As Los Angeles burns in winter and Australians face recurring summer heatwaves with temperatures soaring to 40°C, we must ask: is this the new norm?


Globally, climate impacts are intensifying. In 2024, severe droughts in Italy and South America, fatal floods in Nepal, Sudan, and Europe, deadly heatwaves in Mexico, Mali, and Saudi Arabia, and devastating cyclones and wildfires in the US and the Philippines underscore the worsening crisis.


According to the Emergency Events Database, which has tracked global hazards and disasters since 1988 (https://www.emdat.be/), natural disasters have risen by 15% since 2015, leading to a 205% increase in economic costs and a 280% rise in human casualties. These trends are expected to worsen as global temperatures continue to climb, escalating loss, damage, and human suffering.


So what can be done? Sustainable Investment?

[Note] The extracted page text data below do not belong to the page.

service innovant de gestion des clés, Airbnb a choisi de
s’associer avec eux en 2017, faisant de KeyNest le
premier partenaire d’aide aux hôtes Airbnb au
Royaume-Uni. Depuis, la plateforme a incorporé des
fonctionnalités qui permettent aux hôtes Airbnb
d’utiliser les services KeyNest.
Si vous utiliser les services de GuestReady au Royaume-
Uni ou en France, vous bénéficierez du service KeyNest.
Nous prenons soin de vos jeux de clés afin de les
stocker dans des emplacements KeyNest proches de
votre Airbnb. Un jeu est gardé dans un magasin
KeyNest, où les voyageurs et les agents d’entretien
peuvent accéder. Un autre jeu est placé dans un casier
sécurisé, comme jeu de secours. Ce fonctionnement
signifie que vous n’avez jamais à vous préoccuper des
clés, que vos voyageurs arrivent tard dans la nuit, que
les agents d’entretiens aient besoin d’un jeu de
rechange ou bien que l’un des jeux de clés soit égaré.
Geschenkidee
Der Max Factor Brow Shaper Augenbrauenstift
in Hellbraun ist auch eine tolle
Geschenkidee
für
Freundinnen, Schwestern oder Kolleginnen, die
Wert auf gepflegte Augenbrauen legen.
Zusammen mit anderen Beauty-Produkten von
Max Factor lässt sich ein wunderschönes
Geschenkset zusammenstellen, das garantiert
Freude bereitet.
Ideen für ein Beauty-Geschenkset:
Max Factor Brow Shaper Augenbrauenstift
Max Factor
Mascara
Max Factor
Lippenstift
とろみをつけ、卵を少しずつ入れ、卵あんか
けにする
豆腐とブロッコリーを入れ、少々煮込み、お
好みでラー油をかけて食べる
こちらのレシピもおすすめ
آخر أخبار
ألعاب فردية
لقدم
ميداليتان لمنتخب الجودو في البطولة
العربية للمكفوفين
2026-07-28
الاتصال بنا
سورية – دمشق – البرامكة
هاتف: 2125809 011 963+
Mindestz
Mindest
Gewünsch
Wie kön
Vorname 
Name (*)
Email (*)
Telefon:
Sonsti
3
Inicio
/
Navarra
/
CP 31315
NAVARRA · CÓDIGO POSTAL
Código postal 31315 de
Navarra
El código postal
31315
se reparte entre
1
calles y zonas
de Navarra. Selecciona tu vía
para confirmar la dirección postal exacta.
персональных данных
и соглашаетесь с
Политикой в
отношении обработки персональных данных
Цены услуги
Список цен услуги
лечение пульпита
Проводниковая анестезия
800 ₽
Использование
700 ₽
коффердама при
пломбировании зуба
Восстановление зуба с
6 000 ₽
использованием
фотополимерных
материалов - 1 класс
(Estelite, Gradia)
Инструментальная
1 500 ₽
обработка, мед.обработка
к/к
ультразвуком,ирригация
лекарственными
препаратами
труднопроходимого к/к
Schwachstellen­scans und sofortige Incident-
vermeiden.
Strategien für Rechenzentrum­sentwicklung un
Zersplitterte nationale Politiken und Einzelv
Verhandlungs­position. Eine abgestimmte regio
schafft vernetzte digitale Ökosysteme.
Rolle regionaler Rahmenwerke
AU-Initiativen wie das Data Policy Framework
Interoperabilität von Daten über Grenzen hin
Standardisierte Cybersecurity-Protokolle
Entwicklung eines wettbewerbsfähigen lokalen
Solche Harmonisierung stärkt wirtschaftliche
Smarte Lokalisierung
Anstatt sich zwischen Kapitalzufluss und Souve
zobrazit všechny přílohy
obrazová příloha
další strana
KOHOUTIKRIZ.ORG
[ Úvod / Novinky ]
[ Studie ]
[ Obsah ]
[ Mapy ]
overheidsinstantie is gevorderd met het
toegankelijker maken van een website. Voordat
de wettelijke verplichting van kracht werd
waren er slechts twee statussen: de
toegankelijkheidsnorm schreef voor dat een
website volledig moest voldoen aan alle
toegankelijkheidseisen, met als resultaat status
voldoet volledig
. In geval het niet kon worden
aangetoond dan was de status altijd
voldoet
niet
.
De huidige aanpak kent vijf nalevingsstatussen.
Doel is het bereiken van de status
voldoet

We recommend this insightful article by BCG, Cambridge Judge Business School, and the University of Cambridge's climaTRACES Lab on the economic impacts of climate inaction versus mitigation: Read here.


Key takeaways include:

  • Without increased climate investment, global temperatures could rise above 3°C, leading to cumulative GDP losses of 16%–22%.

  • Investing less than 2% of cumulative GDP in mitigation efforts by 2100 could limit warming to below 2°C, reducing GDP losses to 11%–13%.